Pas vraiment, en réalité ! Le vérisme est lié à une génération, à un courant littéraire bien précis, et son propos ne se limite pas à l'évocation du réel. Il existe des opéras français qui sont cousins de cette école (on parle en général alors d'opéras naturalistes, mais l'esprit en est comparable) : La Lépreuse de Lazzari, L'Attaque du Moulin de Bruneau, Xavière de Dubois dont je parlerai bientôt… Mais ceux que vous citez ne sont pas de la même génération, du même projet, ni des mêmes influences. On peut déjà écarter Fidelio, qui a toutes les conventions d'une fable. C'est la reprise quasiment simplement traduite d'un livret de Bouilly pour un opéra comique de Gaveaux, typique des opéras « à sauvetage » à la mode à la fin du XVIIIe siècle, et qui ont certes un cadre réaliste, mais une intrigue qui ne l'est pas vraiment. En tout cas le projet n'est certainement pas de montrer la misère du monde, malgré le chœur des prisonniers qui impressionne, de ce point de vue, par ses résonances modernes (et sa distance par rapport aux représentations habituelles, plus individuelles, de la prison dans les opéras de l'époque).

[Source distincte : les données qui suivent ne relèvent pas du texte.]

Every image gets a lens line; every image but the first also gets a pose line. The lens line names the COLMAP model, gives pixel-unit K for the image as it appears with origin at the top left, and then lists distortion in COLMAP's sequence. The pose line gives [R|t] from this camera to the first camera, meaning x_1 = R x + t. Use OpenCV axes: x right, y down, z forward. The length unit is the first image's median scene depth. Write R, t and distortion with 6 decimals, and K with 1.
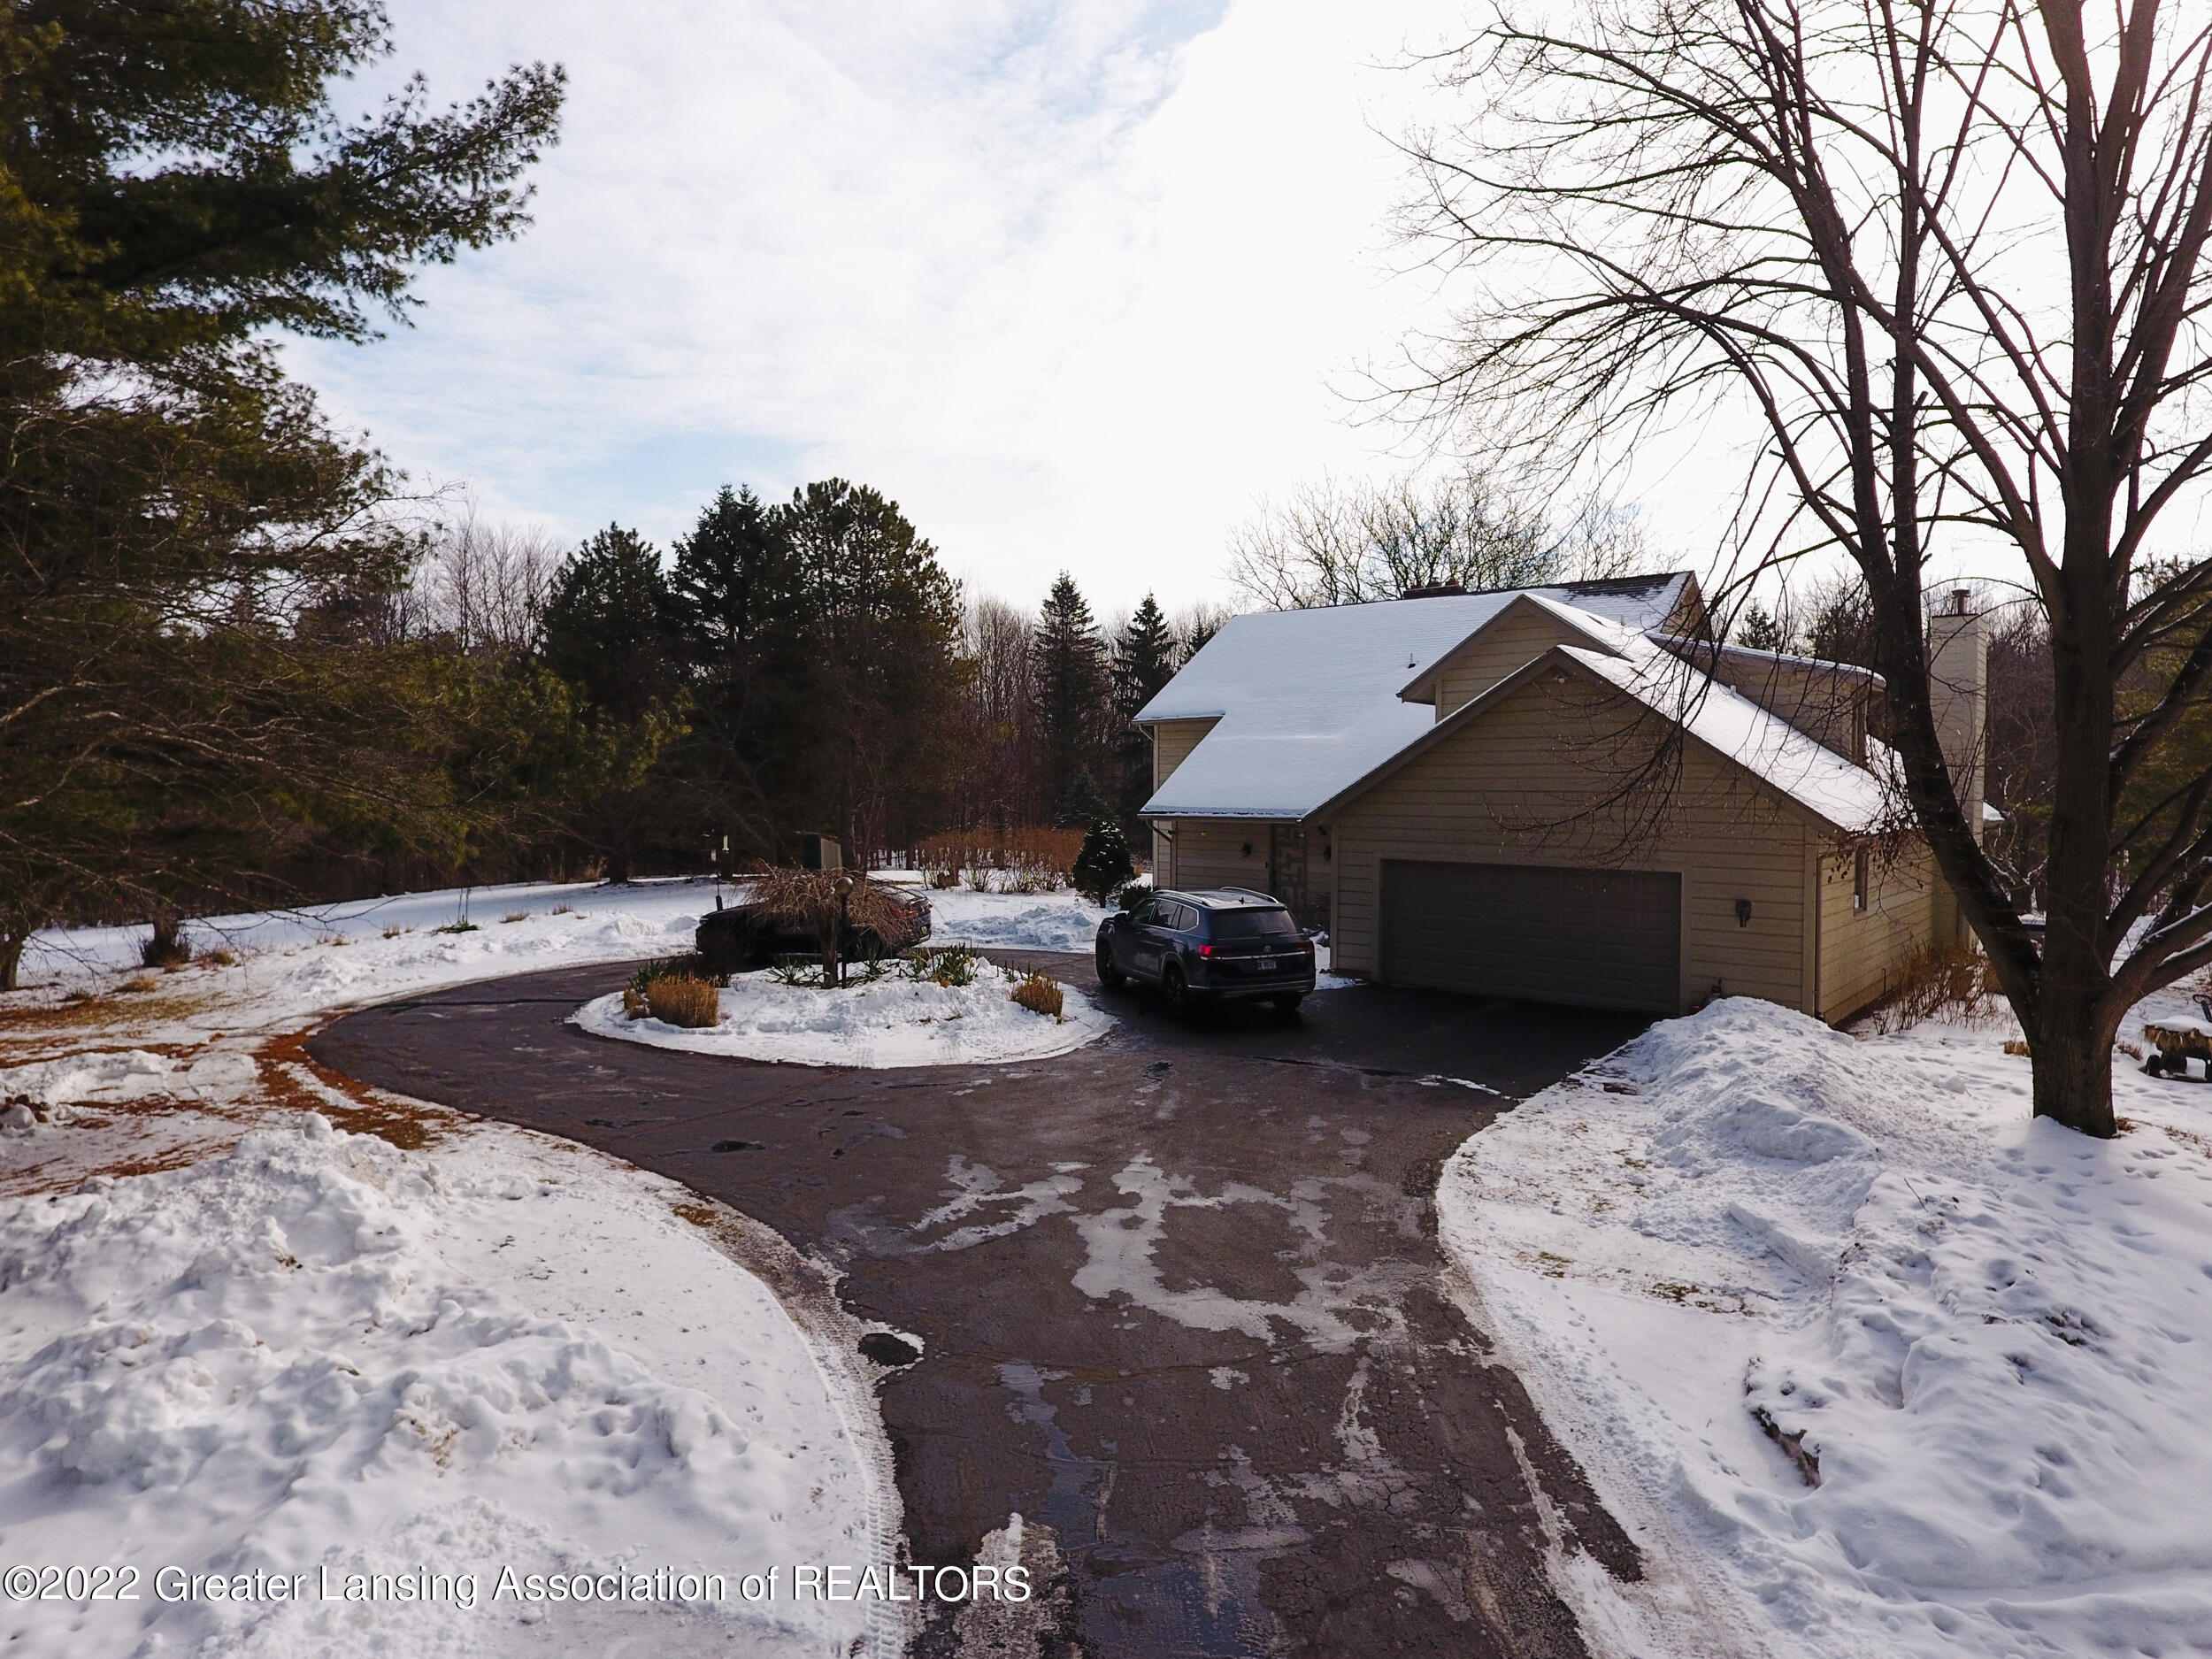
lens RADIAL K [[1282.5, 0, 1075.7], [0, 1282.5, 822.4], [0, 0, 1]] dist [-0.005949, 0.000341]
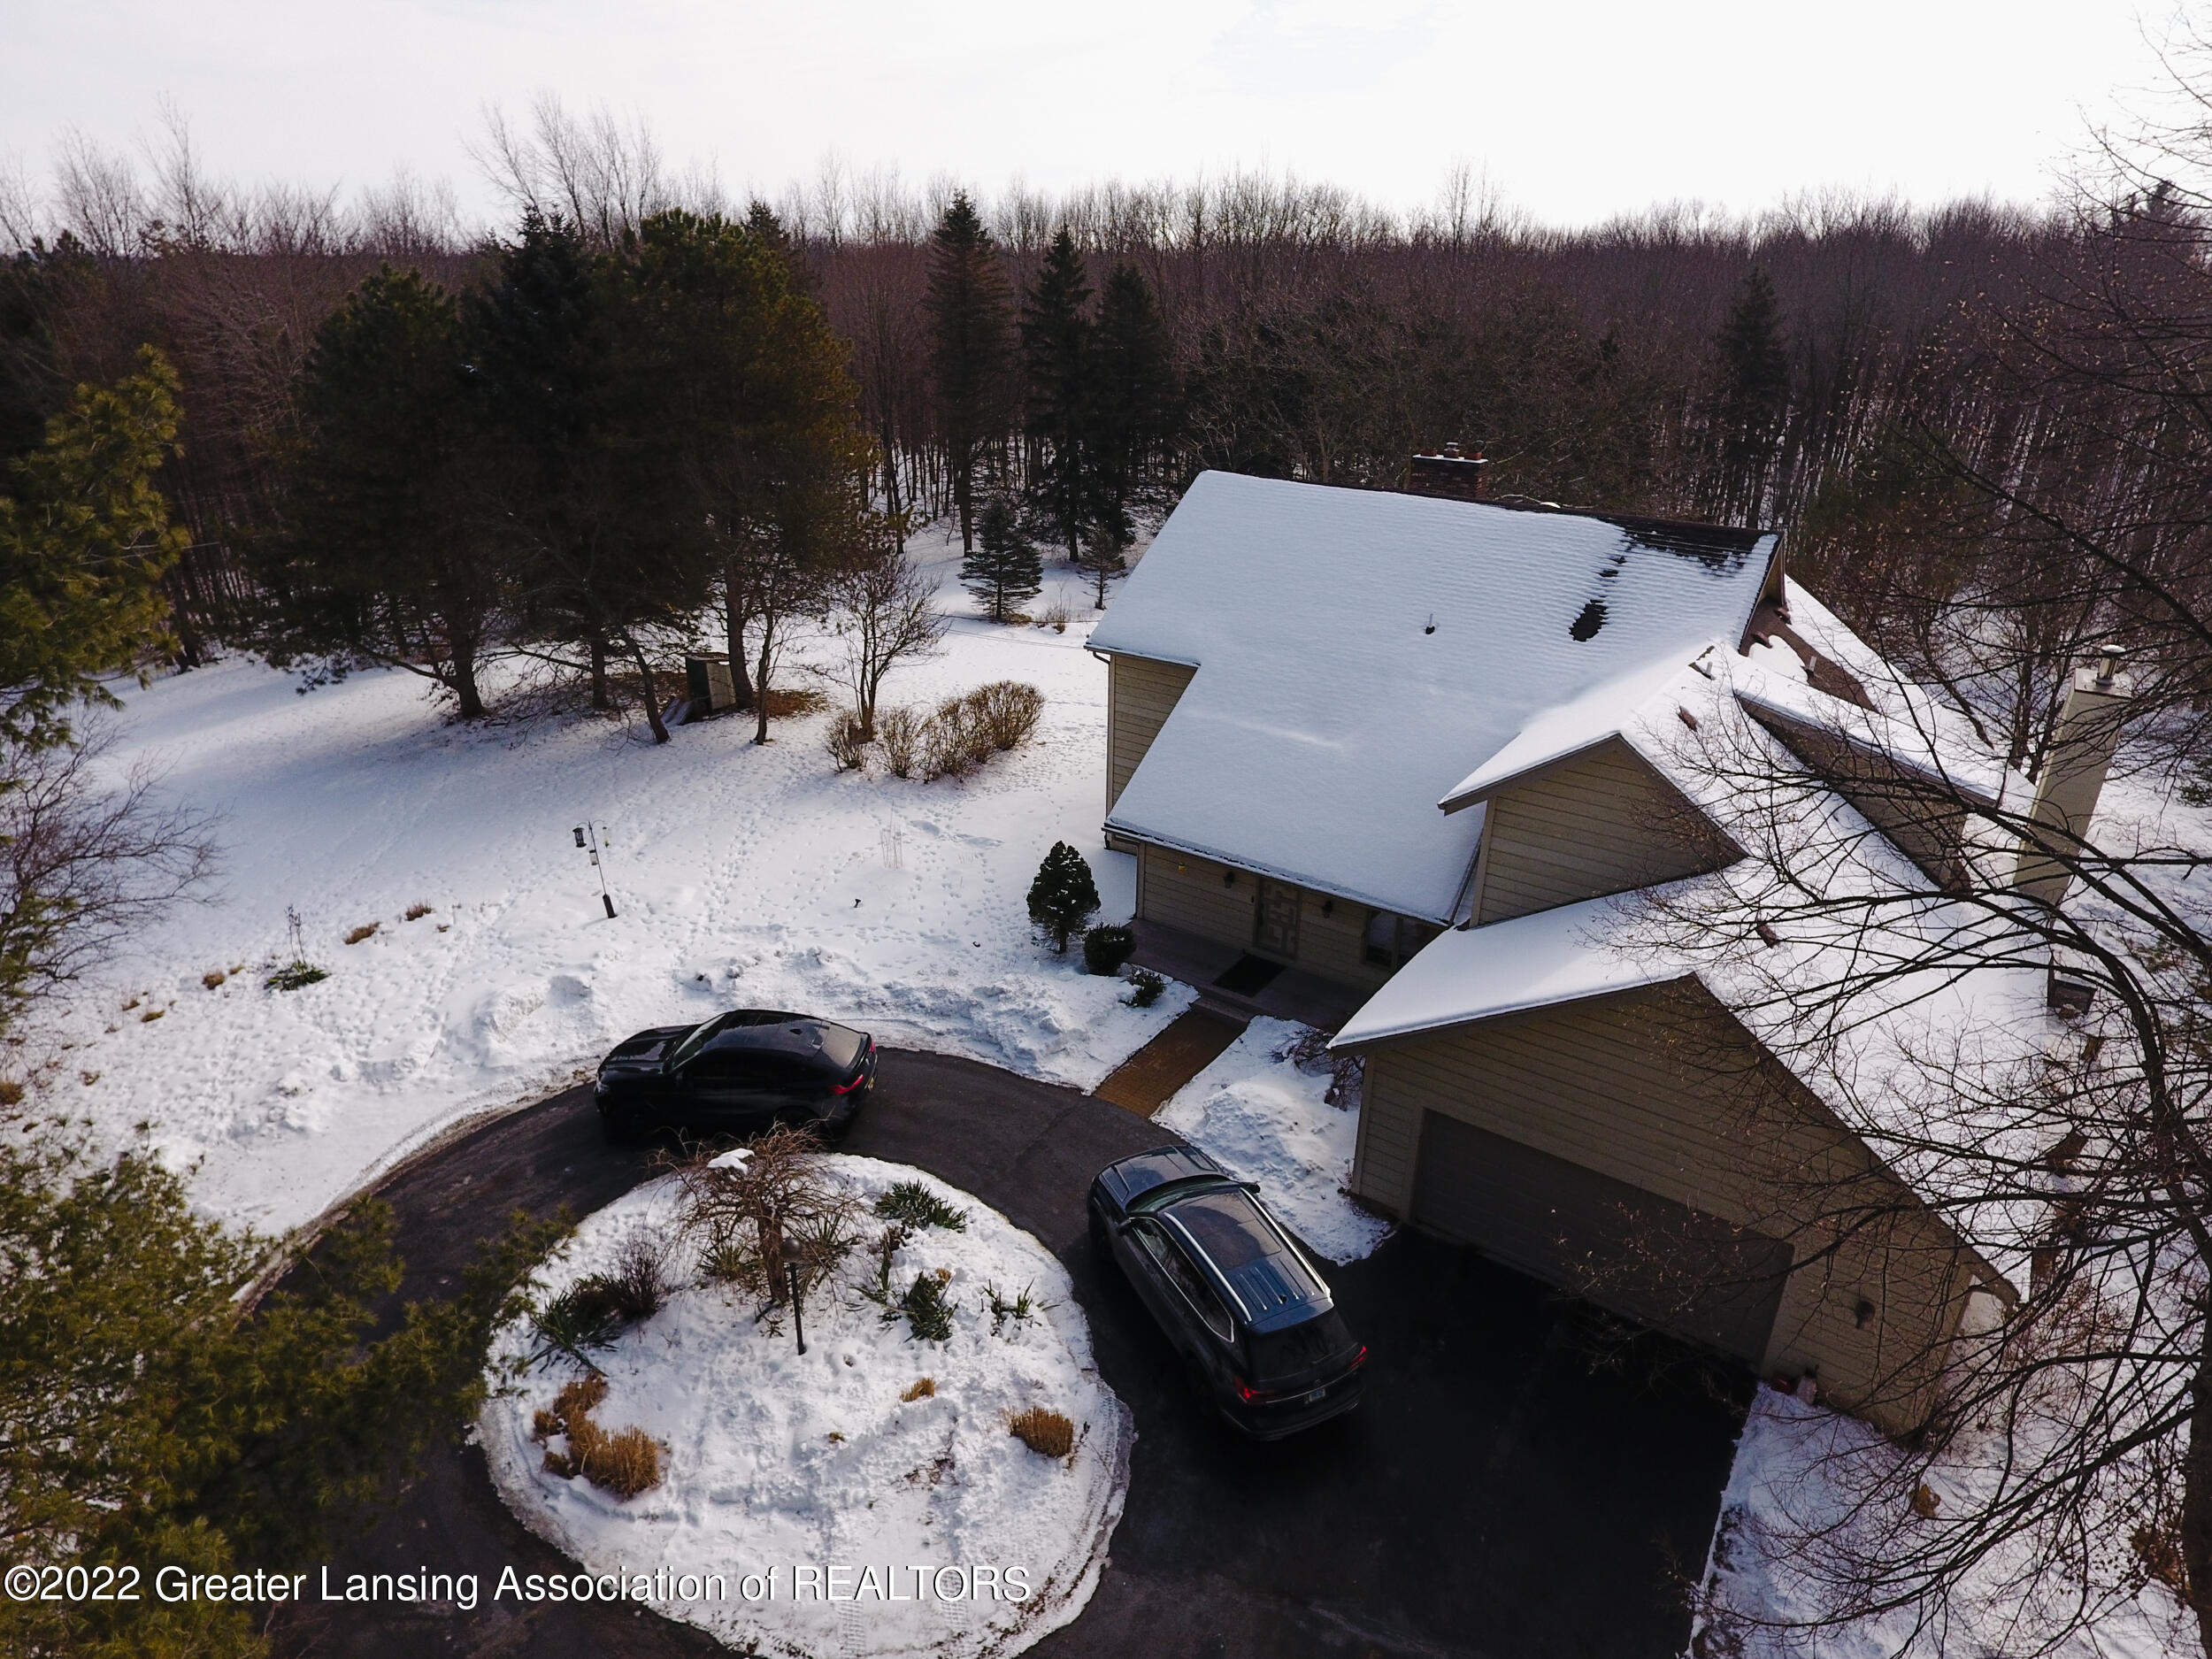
lens RADIAL K [[1282.5, 0, 1075.7], [0, 1282.5, 822.4], [0, 0, 1]] dist [-0.005949, 0.000341]
pose [[0.996111, -0.031678, 0.082218, -0.043098], [-0.000960, 0.929175, 0.369638, -0.360747], [-0.088105, -0.368280, 0.925531, 0.242039]]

Traviata est indéniablement réaliste, comme Stiffelio et c'est, additionné à la dominante sexuelle de ces deux intrigues, ce qui a pu impressionner / choquer le public d'alors. Mais ce n'est pas du vérisme (on est 40 ans plus tôt de toute façon !), on ne décrit pas la misère des pauvres gens mais au contraire le destin individuel, sans trop s'attarder sur le contexte, de deux membres de la bonne société. Intrigue « bourgeoise » plutôt que peinture zolacienne des bas-fonds, même si le livret de Piave insiste finement sur la mince frontière qui sépare les succès de Violetta de l'abîme social.

Carmen serait celui qui s'en rapproche le plus, effectivement. Mais son sujet de Mérimée (tiré d'un réalisme qui tient plutôt de « l'histoire tragique » que du projet d'étude sociologique du naturalisme / vérisme), son époque et même le traitement de son sujet diffèrent : le personnage idéalisé de Micaëla ancre bien tout cela dans le romantisme. Et ici encore, le sujet consiste davantage dans la passion ravageuse que dans la peinture réaliste de la société des classes inférieures : tout l'environnement bohémien tient plutôt de la couleur locale (à la façon orientaliste) que de la description concrète.